Department of Hematology, University Hospital of Montpellier, Montpellier, France.
Department of Hematology, Léon Bérard Center, Lyon, France.
Ann Oncol. 2017 Apr 1;28(4):843-848. doi: 10.1093/annonc/mdw684.
Plasmablastic lymphoma (PBL), initially described in 1997 in the oral cavity of HIV positive patients, is now recognized as a distinct aggressive and rare entity of diffuse large B-cells lymphoma by the World Health Organization (WHO) classification. Since the original description, others cases have been reported. However, these are largely derived from case reports or small series limiting any definitive conclusions on clinical characteristics and outcome.
The clinical, biological, pathological features and outcome of a cohort including 135 patients with PBL, from LYSA centers in France and Belgium, were reported and analyzed.
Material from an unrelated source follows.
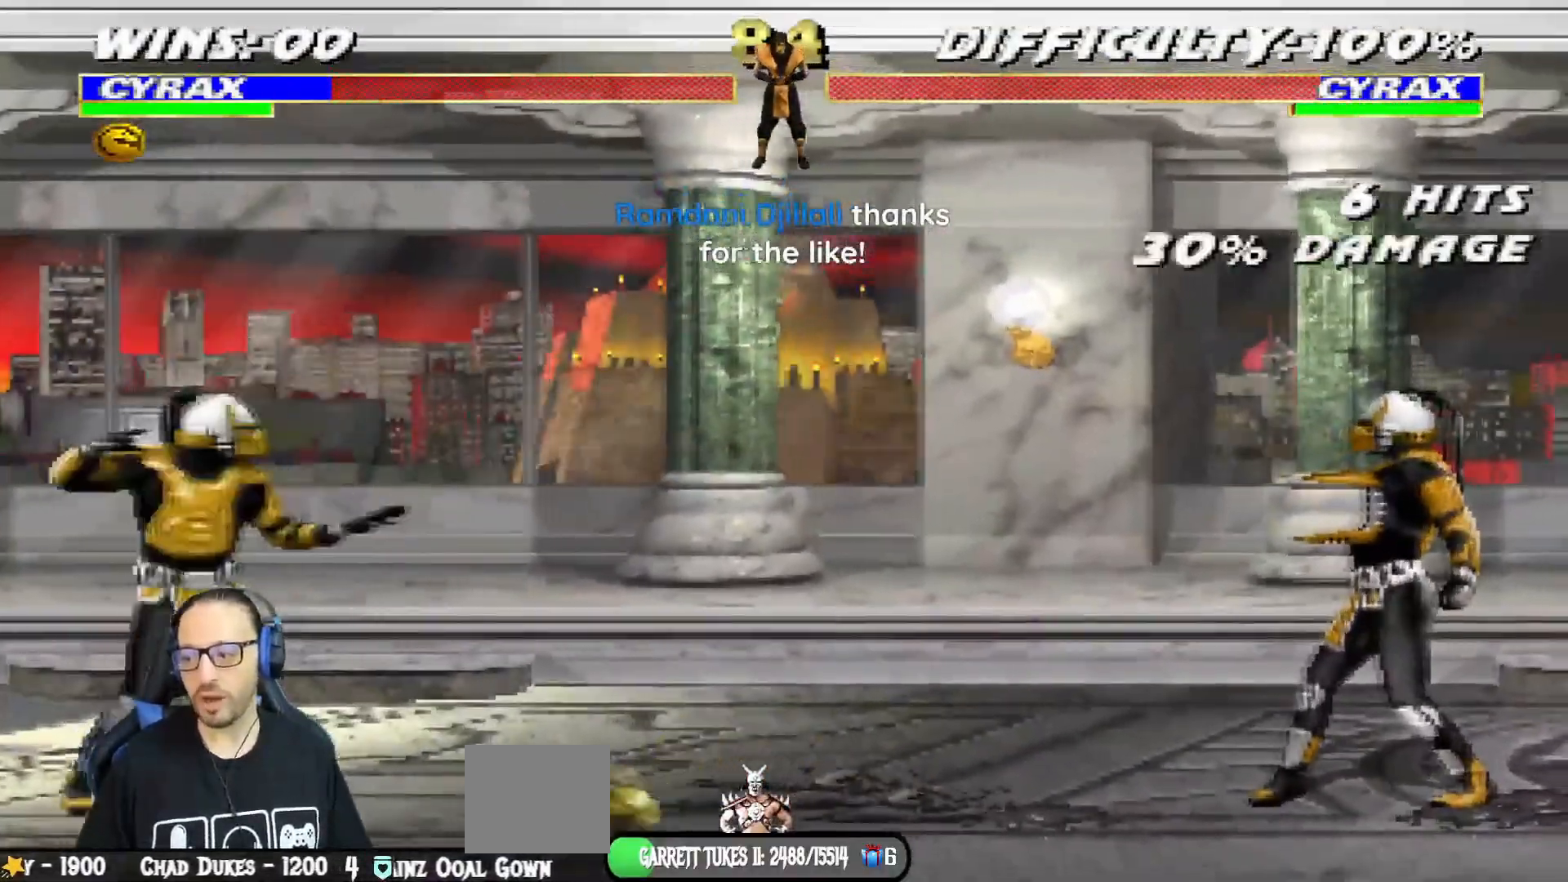
Gameplay with a controller (PlayStation layout); each line is a JSON object with the inputs held at the frame after it. "events" lists button and stick changes between this image and that frame as [ms after this image, input, new state], when the widget could be followed in between.
{"buttons": ["TRIANGLE", "L1", "DPAD_UP", "DPAD_RIGHT"], "left_stick": "center", "right_stick": "center", "events": [[17, "L1", "down"], [151, "DPAD_UP", "down"], [418, "TRIANGLE", "down"]]}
The median age was 58 years, with a male predominance. The cohort was divided into 56 HIV-positive patients, 17 post-transplant patients and 62 HIV-negative/non-transplanted patients. Within HIV-negative/non-transplanted, a relative immunosuppression was found in most cases (systemic inflammatory disease, history of cancer, increased age associated with weakened immune system). We have also described a new subtype, PBL arising in a chronic localized inflammatory site, without any sign of immunosuppression. At presentation, 19% of patients showed oral involvement. Immunophenotype showed CD138 positivity in 88% of cases and CD20 negativity in 90% of cases. Chemotherapy was administered to 80% of patients, with a complete response (CR) rate of 55%. The median overall survival (OS) was 32 months. In univariate analysis, HIV positive status showed better OS when compared with HIV negative status. In multivariate analysis, International Prognostic Index score, chemotherapy and CR were associated with survival benefit.
CONCLUSION(S): This cohort, the largest reported to date, increases the spectrum of knowledge on PBL, rarely described. However, specific guidelines to clarify treatment are lacking, and may improve the poor prognosis of this rare disease.
浆母细胞淋巴瘤(PBL)最初于 1997 年在 HIV 阳性患者的口腔中被描述,现在已被世界卫生组织(WHO)分类确认为一种独特的侵袭性和罕见的弥漫性大 B 细胞淋巴瘤实体。自最初描述以来,已经有其他病例报告。然而,这些病例主要来自病例报告或小系列,无法对临床特征和结局做出任何明确的结论。
报告并分析了来自法国和比利时 LYSA 中心的 135 例 PBL 患者的临床、生物学、病理学特征和结局。
中位年龄为 58 岁,男性居多。该队列分为 56 例 HIV 阳性患者、17 例移植后患者和 62 例 HIV 阴性/非移植患者。在 HIV 阴性/非移植患者中,大多数患者存在相对免疫抑制(系统性炎症性疾病、癌症史、与免疫系统减弱相关的年龄增加)。我们还描述了一种新的亚型,即起源于慢性局部炎症部位且无任何免疫抑制迹象的 PBL。在就诊时,19%的患者存在口腔受累。免疫表型显示 88%的病例 CD138 阳性,90%的病例 CD20 阴性。80%的患者接受了化疗,完全缓解(CR)率为 55%。中位总生存期(OS)为 32 个月。单因素分析显示,与 HIV 阴性状态相比,HIV 阳性状态的 OS 更好。多因素分析显示,国际预后指数评分、化疗和 CR 与生存获益相关。
该队列是迄今为止报告的最大队列,增加了对 PBL 的认识,这种疾病很少被描述。然而,缺乏明确治疗方案的具体指南,可能会改善这种罕见疾病的不良预后。